Stored data entries
###
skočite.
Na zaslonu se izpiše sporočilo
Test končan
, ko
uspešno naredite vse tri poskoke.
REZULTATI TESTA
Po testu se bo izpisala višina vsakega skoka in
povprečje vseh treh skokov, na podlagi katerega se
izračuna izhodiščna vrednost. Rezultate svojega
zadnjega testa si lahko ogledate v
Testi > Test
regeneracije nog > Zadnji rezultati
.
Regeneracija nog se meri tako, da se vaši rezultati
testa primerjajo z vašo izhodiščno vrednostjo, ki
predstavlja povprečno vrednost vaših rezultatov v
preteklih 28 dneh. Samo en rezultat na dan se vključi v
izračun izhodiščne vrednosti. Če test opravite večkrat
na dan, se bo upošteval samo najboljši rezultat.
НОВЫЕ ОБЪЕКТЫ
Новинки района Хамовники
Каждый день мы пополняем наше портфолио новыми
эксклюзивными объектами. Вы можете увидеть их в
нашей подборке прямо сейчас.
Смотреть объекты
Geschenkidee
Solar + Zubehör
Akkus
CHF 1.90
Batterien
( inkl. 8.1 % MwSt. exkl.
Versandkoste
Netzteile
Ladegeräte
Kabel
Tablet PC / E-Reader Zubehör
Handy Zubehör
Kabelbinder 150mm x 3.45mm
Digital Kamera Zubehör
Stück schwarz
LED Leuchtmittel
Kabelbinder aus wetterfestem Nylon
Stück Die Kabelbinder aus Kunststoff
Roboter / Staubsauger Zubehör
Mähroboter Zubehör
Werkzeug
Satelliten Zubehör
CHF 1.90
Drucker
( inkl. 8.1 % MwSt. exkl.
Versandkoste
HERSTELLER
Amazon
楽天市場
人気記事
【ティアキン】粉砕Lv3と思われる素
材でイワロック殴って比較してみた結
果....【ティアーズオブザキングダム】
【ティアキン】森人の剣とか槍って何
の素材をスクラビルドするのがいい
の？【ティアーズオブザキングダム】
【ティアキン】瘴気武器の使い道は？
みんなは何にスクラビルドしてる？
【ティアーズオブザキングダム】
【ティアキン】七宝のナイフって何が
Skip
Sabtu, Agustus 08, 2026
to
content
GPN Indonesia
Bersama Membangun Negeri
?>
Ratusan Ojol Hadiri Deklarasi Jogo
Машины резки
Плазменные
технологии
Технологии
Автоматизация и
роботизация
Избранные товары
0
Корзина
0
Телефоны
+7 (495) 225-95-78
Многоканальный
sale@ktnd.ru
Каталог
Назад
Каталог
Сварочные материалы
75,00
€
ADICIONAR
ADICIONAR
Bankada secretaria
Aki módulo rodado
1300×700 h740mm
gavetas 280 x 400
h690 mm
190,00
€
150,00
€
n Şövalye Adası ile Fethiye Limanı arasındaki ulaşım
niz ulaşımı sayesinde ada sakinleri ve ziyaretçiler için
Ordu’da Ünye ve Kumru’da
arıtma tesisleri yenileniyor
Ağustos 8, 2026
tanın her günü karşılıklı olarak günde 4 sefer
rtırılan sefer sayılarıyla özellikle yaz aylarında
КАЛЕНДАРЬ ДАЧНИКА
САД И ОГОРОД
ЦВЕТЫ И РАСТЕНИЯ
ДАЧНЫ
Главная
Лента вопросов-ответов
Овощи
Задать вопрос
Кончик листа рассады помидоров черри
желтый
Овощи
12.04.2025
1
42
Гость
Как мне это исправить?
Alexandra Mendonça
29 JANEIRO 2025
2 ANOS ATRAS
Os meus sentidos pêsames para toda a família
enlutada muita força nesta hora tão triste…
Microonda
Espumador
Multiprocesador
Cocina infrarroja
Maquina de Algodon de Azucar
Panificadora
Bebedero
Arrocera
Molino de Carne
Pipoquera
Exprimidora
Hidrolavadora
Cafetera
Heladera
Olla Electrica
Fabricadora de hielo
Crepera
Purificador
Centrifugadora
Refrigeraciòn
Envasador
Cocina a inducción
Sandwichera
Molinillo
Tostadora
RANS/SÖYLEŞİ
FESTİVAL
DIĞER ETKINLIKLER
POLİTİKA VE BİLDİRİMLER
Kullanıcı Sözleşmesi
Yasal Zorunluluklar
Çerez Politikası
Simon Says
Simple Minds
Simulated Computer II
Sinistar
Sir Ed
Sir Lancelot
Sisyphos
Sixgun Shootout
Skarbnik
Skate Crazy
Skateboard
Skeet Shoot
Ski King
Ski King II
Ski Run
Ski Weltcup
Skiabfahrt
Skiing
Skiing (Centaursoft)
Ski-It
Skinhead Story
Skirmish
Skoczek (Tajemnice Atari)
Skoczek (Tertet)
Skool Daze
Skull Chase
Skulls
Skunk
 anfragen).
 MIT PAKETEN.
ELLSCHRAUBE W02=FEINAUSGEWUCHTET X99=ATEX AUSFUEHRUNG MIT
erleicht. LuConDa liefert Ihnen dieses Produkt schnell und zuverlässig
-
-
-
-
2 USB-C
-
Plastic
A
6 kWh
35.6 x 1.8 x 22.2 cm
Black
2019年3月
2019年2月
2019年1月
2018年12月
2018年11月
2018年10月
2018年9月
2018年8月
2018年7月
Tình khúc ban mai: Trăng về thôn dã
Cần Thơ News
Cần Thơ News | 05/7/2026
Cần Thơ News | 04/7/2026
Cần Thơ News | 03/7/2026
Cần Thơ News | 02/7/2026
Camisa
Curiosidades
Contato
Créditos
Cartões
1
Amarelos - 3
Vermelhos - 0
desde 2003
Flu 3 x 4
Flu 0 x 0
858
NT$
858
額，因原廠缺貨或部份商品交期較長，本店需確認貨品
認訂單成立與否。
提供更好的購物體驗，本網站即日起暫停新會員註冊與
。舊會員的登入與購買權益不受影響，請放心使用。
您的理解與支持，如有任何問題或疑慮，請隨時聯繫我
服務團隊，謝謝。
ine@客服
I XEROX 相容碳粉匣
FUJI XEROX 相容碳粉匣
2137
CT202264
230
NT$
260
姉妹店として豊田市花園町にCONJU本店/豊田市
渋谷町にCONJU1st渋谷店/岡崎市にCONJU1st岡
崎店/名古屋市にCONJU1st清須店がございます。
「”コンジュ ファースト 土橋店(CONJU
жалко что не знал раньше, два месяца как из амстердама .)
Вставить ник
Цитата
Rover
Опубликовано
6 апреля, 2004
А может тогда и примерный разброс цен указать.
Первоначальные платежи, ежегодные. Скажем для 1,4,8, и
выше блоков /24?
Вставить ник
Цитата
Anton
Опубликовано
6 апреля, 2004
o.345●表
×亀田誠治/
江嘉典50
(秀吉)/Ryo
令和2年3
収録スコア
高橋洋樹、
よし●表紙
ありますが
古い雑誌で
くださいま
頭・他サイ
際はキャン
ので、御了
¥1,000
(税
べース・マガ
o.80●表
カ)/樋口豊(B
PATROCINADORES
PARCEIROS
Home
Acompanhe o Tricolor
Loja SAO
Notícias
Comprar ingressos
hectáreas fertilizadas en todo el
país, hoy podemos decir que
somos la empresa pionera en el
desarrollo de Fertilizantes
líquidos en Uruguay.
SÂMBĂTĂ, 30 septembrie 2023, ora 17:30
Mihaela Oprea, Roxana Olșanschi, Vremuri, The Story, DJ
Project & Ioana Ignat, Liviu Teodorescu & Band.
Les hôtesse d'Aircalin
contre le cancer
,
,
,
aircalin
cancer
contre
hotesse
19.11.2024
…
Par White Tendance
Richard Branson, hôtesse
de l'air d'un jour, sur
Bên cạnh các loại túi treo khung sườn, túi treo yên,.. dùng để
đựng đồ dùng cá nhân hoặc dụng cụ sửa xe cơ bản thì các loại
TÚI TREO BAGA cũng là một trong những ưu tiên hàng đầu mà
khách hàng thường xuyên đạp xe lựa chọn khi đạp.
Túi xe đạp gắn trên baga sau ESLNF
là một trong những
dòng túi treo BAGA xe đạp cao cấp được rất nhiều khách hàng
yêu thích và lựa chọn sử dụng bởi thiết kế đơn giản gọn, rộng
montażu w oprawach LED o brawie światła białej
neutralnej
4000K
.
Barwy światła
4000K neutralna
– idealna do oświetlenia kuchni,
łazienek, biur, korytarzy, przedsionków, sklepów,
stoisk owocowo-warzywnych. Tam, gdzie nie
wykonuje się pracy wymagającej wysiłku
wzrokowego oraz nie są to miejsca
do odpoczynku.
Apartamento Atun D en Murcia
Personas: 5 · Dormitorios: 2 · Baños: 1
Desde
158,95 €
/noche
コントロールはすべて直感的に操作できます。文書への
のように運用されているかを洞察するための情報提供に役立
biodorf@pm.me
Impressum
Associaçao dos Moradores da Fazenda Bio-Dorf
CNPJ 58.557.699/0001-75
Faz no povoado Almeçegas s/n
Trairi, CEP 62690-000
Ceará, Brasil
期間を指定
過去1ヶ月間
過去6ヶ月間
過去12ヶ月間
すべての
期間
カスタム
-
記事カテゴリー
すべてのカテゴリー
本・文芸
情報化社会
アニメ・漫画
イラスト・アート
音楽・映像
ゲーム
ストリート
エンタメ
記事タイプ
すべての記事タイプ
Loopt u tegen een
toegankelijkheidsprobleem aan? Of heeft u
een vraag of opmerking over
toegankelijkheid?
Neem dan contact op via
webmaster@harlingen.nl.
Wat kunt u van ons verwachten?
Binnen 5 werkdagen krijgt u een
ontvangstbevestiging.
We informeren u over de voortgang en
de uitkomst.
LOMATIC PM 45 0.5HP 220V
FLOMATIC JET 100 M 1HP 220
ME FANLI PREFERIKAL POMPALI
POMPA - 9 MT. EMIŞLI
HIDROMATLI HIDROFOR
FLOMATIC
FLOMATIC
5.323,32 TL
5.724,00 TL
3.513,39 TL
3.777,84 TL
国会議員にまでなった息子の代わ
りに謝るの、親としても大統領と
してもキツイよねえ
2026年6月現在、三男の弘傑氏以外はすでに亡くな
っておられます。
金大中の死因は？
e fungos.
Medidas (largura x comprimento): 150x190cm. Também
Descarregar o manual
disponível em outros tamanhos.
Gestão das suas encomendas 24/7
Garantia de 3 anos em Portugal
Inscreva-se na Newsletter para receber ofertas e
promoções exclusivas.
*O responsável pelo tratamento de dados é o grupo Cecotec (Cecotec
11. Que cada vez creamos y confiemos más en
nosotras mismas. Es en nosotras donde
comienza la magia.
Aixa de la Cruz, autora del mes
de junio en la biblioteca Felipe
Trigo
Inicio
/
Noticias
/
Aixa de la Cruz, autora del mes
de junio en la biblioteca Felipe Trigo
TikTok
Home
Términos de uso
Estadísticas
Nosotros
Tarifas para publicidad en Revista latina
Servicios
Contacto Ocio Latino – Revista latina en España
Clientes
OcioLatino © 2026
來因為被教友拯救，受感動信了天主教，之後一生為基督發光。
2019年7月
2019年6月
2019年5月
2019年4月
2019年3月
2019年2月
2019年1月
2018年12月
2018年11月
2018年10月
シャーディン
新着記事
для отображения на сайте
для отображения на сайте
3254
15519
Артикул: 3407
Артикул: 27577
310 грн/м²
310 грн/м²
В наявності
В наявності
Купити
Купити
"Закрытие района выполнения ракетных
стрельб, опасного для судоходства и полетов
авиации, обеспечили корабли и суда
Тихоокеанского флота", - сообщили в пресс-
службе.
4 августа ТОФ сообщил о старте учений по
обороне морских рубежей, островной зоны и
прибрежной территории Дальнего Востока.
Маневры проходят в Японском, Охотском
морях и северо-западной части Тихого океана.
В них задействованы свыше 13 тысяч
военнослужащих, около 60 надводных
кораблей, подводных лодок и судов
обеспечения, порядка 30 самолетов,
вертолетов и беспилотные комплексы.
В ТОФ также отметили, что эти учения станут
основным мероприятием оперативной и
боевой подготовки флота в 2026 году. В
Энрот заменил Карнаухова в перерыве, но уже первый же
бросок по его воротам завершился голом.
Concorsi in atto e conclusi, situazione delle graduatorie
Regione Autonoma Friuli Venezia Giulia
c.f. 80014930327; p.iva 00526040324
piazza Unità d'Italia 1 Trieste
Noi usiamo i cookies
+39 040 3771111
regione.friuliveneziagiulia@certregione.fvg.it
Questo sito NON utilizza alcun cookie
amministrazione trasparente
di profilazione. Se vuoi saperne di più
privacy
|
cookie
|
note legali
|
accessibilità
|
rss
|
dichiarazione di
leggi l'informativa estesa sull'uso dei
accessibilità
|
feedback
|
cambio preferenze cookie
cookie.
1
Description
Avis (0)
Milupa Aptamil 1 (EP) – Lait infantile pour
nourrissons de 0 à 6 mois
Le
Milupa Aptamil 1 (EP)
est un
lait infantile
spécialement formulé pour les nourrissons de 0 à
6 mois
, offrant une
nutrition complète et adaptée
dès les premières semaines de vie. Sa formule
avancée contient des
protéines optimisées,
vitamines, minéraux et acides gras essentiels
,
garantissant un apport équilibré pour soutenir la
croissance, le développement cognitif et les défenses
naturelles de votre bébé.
###
Written task >> Reproduce the data starting at its beginning and ending with the line containing "Каждый день мы", substituting "Test zaključen" for "Test končan" and leaving everything else unchanged.

Response box >>
skočite.
Na zaslonu se izpiše sporočilo
Test zaključen
, ko
uspešno naredite vse tri poskoke.
REZULTATI TESTA
Po testu se bo izpisala višina vsakega skoka in
povprečje vseh treh skokov, na podlagi katerega se
izračuna izhodiščna vrednost. Rezultate svojega
zadnjega testa si lahko ogledate v
Testi > Test
regeneracije nog > Zadnji rezultati
.
Regeneracija nog se meri tako, da se vaši rezultati
testa primerjajo z vašo izhodiščno vrednostjo, ki
predstavlja povprečno vrednost vaših rezultatov v
preteklih 28 dneh. Samo en rezultat na dan se vključi v
izračun izhodiščne vrednosti. Če test opravite večkrat
na dan, se bo upošteval samo najboljši rezultat.
НОВЫЕ ОБЪЕКТЫ
Новинки района Хамовники
Каждый день мы пополняем наше портфолио новыми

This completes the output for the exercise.